◆ **Try it**: Determine how many lines in these records hold "that". Only the number is wanted.

◆ **Given entries**:
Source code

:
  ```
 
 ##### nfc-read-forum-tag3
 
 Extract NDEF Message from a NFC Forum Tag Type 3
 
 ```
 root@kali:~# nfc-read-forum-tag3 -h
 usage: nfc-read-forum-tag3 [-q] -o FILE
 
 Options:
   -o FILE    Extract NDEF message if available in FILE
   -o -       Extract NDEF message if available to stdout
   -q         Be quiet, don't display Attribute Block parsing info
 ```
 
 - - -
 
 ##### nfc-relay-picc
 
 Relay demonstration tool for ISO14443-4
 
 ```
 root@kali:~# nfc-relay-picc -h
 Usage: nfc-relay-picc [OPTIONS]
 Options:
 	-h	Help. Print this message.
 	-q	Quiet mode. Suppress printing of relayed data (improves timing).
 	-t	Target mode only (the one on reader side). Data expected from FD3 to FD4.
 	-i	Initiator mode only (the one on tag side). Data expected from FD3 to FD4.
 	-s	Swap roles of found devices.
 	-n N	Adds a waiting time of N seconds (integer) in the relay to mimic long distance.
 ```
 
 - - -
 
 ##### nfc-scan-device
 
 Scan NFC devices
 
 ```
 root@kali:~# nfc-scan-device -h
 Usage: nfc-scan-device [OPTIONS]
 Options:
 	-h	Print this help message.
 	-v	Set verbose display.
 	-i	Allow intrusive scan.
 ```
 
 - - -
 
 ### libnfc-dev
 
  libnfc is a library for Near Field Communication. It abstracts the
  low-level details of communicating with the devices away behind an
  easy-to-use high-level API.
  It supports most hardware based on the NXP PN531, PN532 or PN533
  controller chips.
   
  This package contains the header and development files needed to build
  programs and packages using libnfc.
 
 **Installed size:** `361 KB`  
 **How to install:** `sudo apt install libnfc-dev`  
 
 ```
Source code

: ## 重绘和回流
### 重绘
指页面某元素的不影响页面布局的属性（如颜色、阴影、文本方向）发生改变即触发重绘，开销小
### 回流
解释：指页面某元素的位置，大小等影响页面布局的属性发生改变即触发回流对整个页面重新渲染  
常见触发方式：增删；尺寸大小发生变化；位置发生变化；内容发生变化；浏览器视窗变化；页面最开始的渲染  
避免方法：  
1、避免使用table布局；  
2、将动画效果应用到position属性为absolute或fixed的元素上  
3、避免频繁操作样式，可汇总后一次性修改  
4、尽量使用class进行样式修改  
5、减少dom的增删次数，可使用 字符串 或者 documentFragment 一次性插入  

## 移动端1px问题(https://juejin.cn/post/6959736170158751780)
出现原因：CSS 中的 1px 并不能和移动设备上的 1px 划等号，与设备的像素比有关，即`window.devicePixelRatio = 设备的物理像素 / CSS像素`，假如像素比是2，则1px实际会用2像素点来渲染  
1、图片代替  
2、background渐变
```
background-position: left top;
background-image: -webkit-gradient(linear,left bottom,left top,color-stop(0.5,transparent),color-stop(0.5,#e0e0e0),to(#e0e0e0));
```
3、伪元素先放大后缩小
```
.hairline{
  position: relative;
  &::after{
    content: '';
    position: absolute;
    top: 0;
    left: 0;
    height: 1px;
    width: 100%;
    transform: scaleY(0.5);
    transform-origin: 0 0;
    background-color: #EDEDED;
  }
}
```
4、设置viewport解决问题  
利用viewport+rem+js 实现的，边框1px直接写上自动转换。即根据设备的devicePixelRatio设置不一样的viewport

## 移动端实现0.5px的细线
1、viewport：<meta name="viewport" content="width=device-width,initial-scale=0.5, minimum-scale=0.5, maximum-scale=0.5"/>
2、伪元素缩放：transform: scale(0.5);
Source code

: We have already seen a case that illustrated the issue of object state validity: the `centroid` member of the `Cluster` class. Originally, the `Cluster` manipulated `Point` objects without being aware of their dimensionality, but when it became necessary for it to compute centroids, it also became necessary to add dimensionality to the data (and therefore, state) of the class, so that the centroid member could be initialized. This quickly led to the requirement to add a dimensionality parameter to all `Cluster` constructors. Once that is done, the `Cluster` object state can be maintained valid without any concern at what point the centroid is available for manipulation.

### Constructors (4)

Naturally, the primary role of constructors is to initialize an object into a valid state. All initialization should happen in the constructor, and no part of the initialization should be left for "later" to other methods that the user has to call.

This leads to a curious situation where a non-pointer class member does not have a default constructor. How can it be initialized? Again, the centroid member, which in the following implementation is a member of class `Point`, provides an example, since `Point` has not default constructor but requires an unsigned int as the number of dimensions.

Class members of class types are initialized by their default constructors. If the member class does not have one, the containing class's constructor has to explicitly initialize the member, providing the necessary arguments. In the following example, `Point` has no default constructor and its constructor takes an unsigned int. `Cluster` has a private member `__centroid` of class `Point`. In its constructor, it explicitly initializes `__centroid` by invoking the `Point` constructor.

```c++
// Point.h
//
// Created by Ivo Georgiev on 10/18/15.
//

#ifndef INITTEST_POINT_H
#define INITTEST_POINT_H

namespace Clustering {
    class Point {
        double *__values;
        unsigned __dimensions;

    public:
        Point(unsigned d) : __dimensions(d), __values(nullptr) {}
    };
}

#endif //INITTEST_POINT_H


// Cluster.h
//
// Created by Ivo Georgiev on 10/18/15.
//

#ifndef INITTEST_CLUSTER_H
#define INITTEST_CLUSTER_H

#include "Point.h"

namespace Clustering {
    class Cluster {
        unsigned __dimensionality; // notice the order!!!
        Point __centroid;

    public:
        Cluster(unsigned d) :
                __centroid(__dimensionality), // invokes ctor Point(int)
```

◆ **Your response**: 2